Thursday, 16 January 2014

Kenyan Westgate Shopping Mall Trial: 4 Somalian Men Faces Court


At least 67 people were killed in a September attack claimed by Somalia's al-Qaeda-linked Shebab group.

The trial of four men charged in connection with Kenya's Westgate Mall massacre, an attack claimed by Somalia's al-Qaeda-linked Shebab group, has started.

Adan Mohamed Abidkadir Adan, Mohamed Ahmed Abdi, Liban Abdullah Omar and Hussein Hassan Mustafah all pleaded not guilty to charges of "supporting a terrorist group" on Wednesday.

The men have been accused of supporting the gunmen who carried out the September attack that killed at least 67 people.

In court, witness Stephen Juma described how he had been directing traffic outside the mall when a car pulled up to the building and three men leapt out.

"I began to hear gunshots, I made a radio call for help while running to the main entrance," Juma said. "I took shelter in a residential compound until when I saw policemen come," adding that he had not seen the faces of the three men

Security forces initially reported that a dozen gunmen carried out the attack, but now it is thought that there were only four gunmen.

Two of the shooters are named in court documents as Mohammed Abdinur Said and Hassan Abdi Dhuhulow, a 23-year-old Somali who spent time in Norway.

It is believed that all attackers were killed in the siege. Interpol and the FBI have assisted Kenya in trying to identify four bodies believed to be those of the attackers. But a New York police report said a lack of evidence could mean the attackers escaped.

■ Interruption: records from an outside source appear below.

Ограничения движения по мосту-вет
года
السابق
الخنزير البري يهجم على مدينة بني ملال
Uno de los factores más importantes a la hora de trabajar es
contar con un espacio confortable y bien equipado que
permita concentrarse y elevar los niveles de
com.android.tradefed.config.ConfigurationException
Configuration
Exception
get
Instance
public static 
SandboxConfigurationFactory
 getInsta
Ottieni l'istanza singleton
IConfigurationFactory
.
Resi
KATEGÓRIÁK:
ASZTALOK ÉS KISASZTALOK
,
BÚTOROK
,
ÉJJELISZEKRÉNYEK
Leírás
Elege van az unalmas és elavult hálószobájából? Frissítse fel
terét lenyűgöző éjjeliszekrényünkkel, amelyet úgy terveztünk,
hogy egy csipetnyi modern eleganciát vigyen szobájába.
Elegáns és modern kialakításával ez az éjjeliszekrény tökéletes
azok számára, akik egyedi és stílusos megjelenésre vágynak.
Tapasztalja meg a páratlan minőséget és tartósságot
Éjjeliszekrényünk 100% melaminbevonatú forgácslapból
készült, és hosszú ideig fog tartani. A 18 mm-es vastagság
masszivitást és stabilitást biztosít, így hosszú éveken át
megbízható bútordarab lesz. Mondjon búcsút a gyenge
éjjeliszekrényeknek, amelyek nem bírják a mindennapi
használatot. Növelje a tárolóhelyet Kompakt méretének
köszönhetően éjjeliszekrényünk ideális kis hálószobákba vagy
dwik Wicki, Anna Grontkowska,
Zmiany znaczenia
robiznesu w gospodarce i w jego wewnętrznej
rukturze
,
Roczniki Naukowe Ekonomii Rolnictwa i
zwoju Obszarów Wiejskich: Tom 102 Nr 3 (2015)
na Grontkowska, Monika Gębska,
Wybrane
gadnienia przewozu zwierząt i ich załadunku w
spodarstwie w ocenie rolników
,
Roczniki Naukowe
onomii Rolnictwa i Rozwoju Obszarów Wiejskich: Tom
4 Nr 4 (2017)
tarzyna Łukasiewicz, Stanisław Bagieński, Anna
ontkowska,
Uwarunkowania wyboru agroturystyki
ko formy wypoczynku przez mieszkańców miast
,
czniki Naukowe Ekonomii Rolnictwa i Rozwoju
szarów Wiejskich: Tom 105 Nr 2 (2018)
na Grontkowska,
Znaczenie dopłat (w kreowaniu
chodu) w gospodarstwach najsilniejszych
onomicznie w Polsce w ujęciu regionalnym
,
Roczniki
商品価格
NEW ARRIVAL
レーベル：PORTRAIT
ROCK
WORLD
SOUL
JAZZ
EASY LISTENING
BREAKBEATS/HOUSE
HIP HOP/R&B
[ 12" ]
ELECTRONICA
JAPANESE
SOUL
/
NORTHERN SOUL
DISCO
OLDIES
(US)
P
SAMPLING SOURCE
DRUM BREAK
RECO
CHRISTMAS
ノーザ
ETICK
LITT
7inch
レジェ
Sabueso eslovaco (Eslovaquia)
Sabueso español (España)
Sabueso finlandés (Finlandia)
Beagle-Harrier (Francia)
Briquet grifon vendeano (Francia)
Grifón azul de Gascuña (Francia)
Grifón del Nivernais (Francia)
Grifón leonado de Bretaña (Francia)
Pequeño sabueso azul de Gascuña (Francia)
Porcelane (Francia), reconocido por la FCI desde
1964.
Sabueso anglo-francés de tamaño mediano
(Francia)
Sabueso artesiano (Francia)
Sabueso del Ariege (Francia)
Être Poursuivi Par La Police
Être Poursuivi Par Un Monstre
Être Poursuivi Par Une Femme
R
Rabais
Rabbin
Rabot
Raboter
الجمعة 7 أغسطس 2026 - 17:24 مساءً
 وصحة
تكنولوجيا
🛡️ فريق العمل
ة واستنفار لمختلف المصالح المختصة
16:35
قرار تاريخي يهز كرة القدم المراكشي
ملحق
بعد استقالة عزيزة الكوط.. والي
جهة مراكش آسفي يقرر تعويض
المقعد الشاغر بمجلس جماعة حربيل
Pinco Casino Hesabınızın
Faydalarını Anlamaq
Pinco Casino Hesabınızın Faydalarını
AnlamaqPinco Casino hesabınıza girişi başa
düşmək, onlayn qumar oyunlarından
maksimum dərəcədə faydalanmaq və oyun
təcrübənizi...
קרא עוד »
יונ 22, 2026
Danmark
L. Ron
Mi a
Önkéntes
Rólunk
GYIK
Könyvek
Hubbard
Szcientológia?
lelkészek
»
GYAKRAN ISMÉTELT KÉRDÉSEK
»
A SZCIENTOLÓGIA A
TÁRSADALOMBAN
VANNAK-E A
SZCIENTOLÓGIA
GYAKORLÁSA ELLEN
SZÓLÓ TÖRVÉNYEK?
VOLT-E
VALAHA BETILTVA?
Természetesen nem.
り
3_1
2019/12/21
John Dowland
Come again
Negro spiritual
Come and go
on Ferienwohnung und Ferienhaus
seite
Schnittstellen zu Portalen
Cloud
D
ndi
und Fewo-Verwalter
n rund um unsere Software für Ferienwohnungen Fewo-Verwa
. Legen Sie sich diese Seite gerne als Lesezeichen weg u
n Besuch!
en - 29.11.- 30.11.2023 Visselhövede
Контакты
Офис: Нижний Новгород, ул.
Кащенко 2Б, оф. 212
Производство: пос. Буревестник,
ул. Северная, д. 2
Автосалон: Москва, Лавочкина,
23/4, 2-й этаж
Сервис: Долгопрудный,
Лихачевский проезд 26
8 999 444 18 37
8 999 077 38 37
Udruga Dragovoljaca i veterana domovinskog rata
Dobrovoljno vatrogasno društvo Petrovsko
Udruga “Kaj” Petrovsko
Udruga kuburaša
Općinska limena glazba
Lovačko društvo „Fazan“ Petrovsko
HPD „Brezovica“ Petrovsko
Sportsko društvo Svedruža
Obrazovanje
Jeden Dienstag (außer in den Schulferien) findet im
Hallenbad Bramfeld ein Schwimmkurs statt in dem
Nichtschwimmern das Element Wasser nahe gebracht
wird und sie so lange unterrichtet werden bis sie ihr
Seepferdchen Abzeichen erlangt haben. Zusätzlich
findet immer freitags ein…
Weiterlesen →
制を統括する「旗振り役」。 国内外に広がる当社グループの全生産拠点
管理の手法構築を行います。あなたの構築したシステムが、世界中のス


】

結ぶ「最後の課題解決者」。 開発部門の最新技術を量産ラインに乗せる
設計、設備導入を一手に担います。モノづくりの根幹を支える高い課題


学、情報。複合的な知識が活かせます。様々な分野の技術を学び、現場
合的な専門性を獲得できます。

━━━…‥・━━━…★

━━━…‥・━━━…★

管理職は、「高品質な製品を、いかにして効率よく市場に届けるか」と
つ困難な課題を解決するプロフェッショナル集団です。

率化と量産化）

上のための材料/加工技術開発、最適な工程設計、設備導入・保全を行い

Al-Shebab said the gunmen came from a special suicide commando brigade and that the attack was a warning to Kenya to pull its troops out of southern Somalia, where they are fighting the group as part of an African Union force.

Western officials have said that as many as 94 people could have died in total in the mall attack, as bodies were buried under tonnes of rubble after part of the mall's roof collapsed at the end of the raid following an intense fire that burned for weeks.